"We renew our commitment to secure substantial flows of official aid and to improve the quality of aid. The whole international community should be mobilized in this effort and new donors should assume growing responsibility, so that the burden is more equally shared."
France is the second largest donor of development assistance, after Japan. During a review of France's aid policy on March 14, 1997, the Development Assistance Committee of the OECD recognized France's significant contribution to developing nations, particularly those situated in Africa. An OECD new release stated, "The DAC review of French policy notes that France does a great deal, at all levels, to keep developing countries' issues and problems, such as indebtedness, high on the international agenda."
France's performance, when compared to that of other nations, is laudable. However, France's performance in this area has, in comparison to other years, been declining. Aid levels in France continue to decrease.
In May 1997, the DAC completed a follow-up report on the implementation of its 1996 anti-corruption proposals for aid. In accordance with the DAC recommendations on this subject, France has introduced anti-corruption clauses in the financing agreements it signs with beneficiary countries. Furthermore, France has indicated its preference for the conclusion of a legally binding international convention on anti- corruption in development assistance, rather than a recommendation.
At the Franco-African Summit in December 1996, French and African leaders discussed the problems facing African countries, particularly under-development.

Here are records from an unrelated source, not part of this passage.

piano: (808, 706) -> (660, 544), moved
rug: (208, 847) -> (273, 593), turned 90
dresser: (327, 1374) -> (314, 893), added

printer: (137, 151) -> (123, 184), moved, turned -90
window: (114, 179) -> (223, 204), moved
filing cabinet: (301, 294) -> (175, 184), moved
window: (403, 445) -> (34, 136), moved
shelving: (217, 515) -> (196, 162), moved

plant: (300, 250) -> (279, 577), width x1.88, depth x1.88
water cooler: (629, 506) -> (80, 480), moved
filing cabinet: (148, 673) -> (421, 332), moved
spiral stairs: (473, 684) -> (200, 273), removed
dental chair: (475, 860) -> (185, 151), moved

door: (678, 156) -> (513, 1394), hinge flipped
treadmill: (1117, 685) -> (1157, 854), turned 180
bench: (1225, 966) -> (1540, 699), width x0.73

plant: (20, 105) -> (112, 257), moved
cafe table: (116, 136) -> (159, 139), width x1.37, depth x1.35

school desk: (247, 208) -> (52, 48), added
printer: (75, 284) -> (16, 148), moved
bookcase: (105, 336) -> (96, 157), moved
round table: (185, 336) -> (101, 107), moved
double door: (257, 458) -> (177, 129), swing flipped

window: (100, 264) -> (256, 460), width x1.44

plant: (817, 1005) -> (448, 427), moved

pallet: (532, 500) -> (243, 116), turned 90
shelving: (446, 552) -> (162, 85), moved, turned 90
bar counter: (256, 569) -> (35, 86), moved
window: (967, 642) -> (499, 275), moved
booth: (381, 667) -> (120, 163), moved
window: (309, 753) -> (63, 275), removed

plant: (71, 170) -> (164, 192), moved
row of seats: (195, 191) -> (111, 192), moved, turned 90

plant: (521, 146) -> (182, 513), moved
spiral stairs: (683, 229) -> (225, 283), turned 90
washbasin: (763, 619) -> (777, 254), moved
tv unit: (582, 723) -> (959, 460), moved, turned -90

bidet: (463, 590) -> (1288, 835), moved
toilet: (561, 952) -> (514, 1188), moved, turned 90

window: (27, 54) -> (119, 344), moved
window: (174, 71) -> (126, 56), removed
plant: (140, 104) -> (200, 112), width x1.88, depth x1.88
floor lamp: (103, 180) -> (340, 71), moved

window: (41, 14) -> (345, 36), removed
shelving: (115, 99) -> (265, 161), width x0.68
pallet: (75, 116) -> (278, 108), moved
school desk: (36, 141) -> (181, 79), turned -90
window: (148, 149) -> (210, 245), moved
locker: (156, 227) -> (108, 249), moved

During the course of the Summit, Chirac stressed that good governance has become a condition for development and he deplored the actions of states that are withdrawing their efforts to assist poorer countries.
Although France has not succeeded in continuing the allocation of 'substantial' amounts of money for development, it has made significant progress in improving the quality of its aid through anti-corruption endeavors. Furthermore, France remains committed to encouraging other nations to assist in the development of poorer countries.